Appellant insists that when the Commissioner notified North America that it should refile, and North America acquiesced, the parties thereby construed the requisite procedure, hence they cannot now be heard to plead otherwise. It is also insisted that the courts are bound by such inter-party construction, citing Yarrington v. John Hancock Mutual Life Insurance Company, 211 Ark. 474, 201 S. W. 2d 763. But in the Tarrington case a contract (as distinguished from a statute) was involved. Courts are not required to adopt the construction interested persons have placed on a legislative act, although where the language is doubtful and a subdivision of the State is involved, high regard will be accorded a construction accepted over a substantial period of time.

In the instant case we find nothing in North America’s plan that involves a violation of the law, and it is difficult to rationalize appellant’s contentions that the rate filing placed with the Commissioner and not disapproved prior to December 1, 1947, did not automatically become effective.

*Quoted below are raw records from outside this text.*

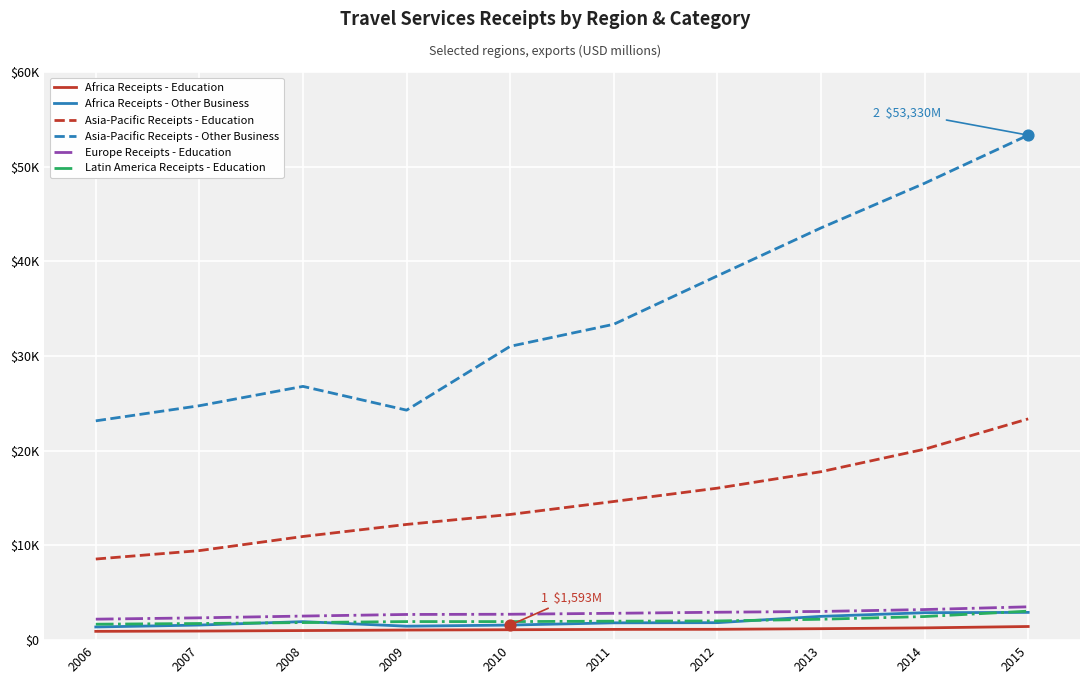

Is the value of Africa Receipts - Other Business at 2009 greater than the value of Latin America Receipts - Education at 2013?

No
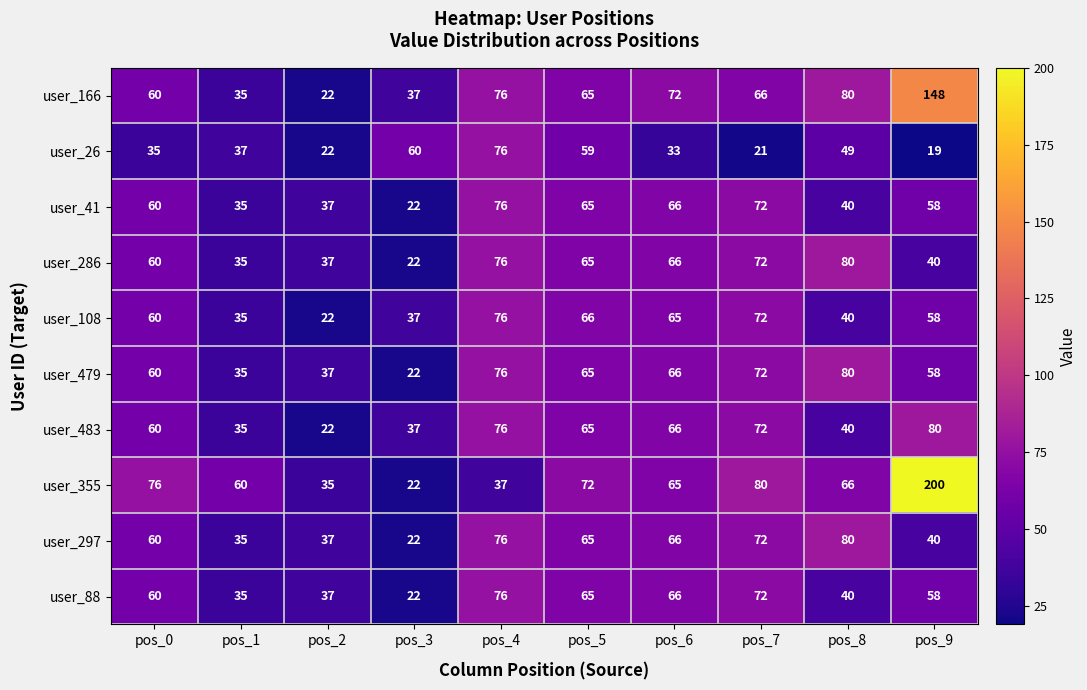

What is the sum of the user_286 values at pos_9 and pos_4?

116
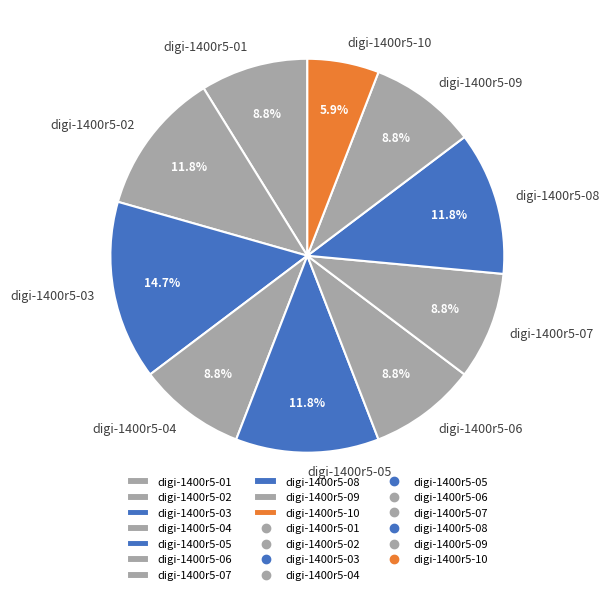

Which category has the biggest portion of the pie?

digi-1400r5-03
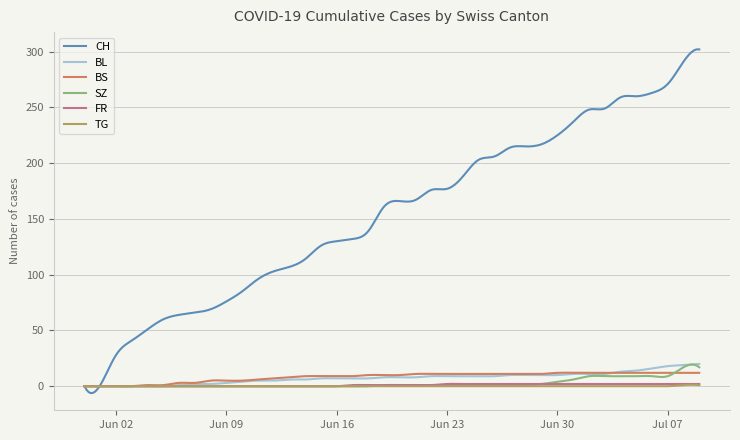

Count the number of data series in this chart.

6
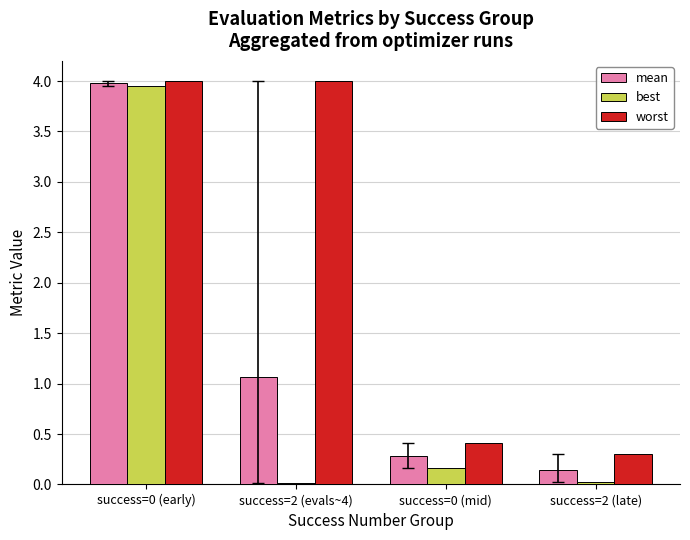

Rank the series by their average value, from lowest to highest.

best, mean, worst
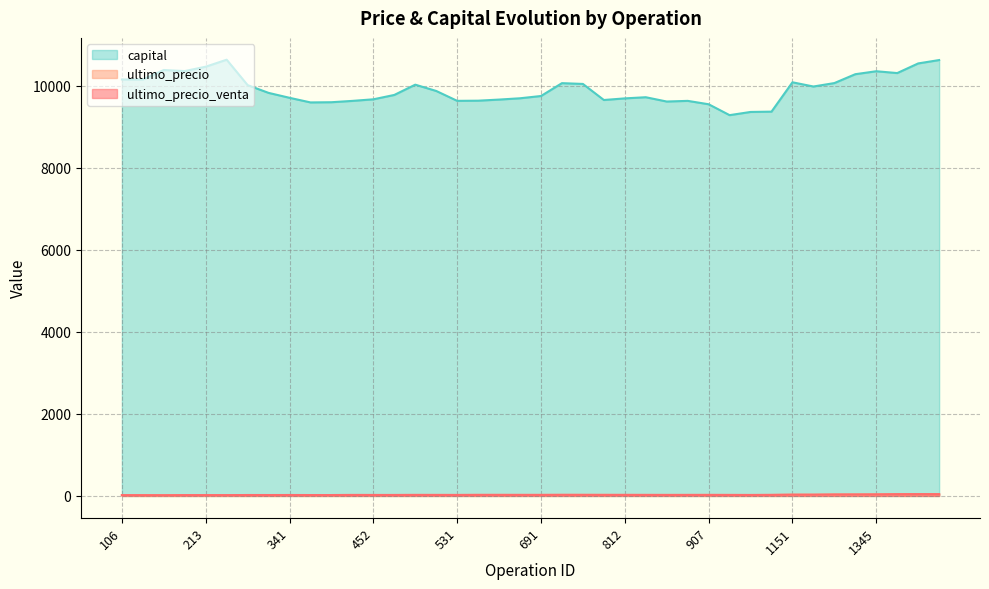

How many lines are shown in the chart?

3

Accordingly, the judgment is affirmed on direct appeal and on cross-appeal reversed and remanded, with directions to enter a judgment consistent with, this opinion.






Dissenting Opinion

George Rose Smith, J.,

dissenting. If I correctly understand the majority opinion the court holds that the installment premium indorsement is not a deviation for the reason that it was not disapproved prior to December 1, 1947. I do' not see why this fact makes any difference. The Act provides that all filings shall become effective after fifteen days unless disapproved by the Commissioner within that period. Ark. Stats. 1947, § 66-404 (d). Evidently the legislature wanted to provide a waiting period before the Act went into effect, so that insurance could still be sold at existing rates until new rates could be filed under the Act. All that § 66-404 (i) does is to designate the period between October 1 and December 1, 1947, as the time for filing the initial rates under the new law. If the installment premium indorsement was then a deviation, and I think it too plain for argument that it was, the fact that it happened to be one of the initial filings is immaterial. I agree that the plan is not unfairly discriminatory, but I do think it a deviation and so would affirm the judgment on cross appeal.